Contrary to the former researches [3; 4], some results from this study predicting risk factors like prenatal factors appear to be contradictory, while genetic factors like gender seem to be mutual. The uncertainty of whether maternal smoking being a risk factor might be due to the difficulty surveying mothers' smoking history, including the length and frequency of their smoking history.
Based on the fact that ADHD has already become a prevalent disorder, studying its risk factor has a great significance reduce the rate from people getting it, and that is the major objective of this study.
5. Conclusion
Male sex and younger age are significant risk factors of ADHD. Smoking during maternal presidency will also largely increase the risk developing the disorder.
References:
1. The National Institute of Mental Health Information Resource Center, Attention-Deficit/Hyperactivity Disorder (ADHD): The Basics.
2. Richter, and Natasha L. "A Second Look at Don John, Shakespeare's Most Passive Villain." Inquiries Journal, Inquiries Journal, 1Jan. 2010. URL: http://www.inquiriesjournal.com/articles/133/a-second-look-at-don-john-shakespeares-most-passive-villain.
3. Sagiv Sharon K., et al. "Pre- and Postnatal Risk Factors for ADHD in a Nonclinical Pediatric Population - Sharon K. Sagiv, Jeff N. Epstein, David C. Bellinger, Susan A. Korrick, 2013." SAGE Journals. URL: http://journals.sagepub.com/doi/abs/10.1177/1087054711427563.
4. Knopik Valerie S., et al. "Contributions of Parental Alcoholism, Prenatal Substance Exposure, and Genetic Transmission to Child ADHD Risk: a Female Twin Study: Psychological Medicine." Cambridge Core, Cambridge University Press, 6 Jan. 2005. URL: http://www.cambridge.org/core/journals/psycholog-
ical-medicine/article/contributions-of-parental-alcoholism-prenatal-substance-exposure-and-genetic-transmission-to-child-adhd-risk-a-female-twin-study/A2EA7BF80712C3CFA09C71C78966AE03.

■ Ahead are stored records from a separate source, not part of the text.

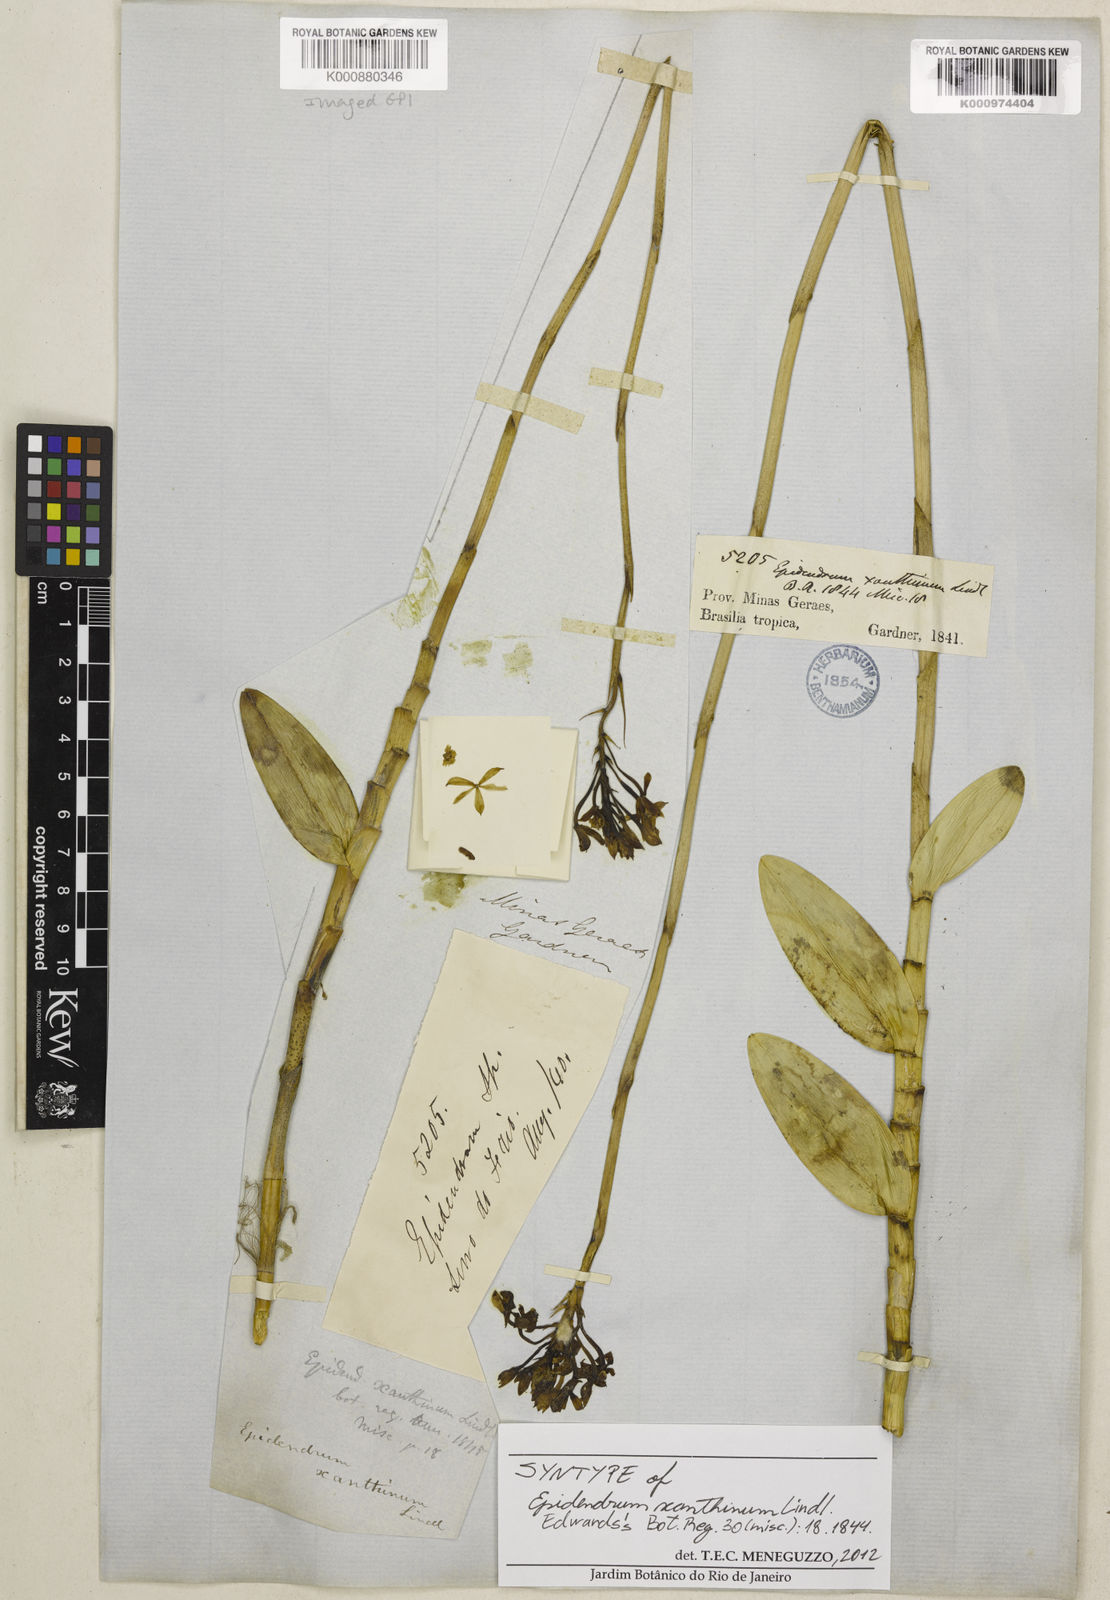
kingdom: Plantae
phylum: Tracheophyta
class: Liliopsida
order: Asparagales
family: Orchidaceae
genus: Epidendrum
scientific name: Epidendrum xanthinum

5. Tabachnick B., and Fidell L. Using Multivariate Statistics (4th Ed.). Needham Heights, MA: Allyn & Bacon, 2001.
6. Stat Soft, Electronic Statistics Textbook. URL: http://www.statsoft.com/textbook/stathome.html; URL: http://www.statsoft.com/textbook/stathome.html.
7. Stokes M., Davis C. S. Categorical Data Analysis Using the SAS System, SAS Institute Inc., 1995.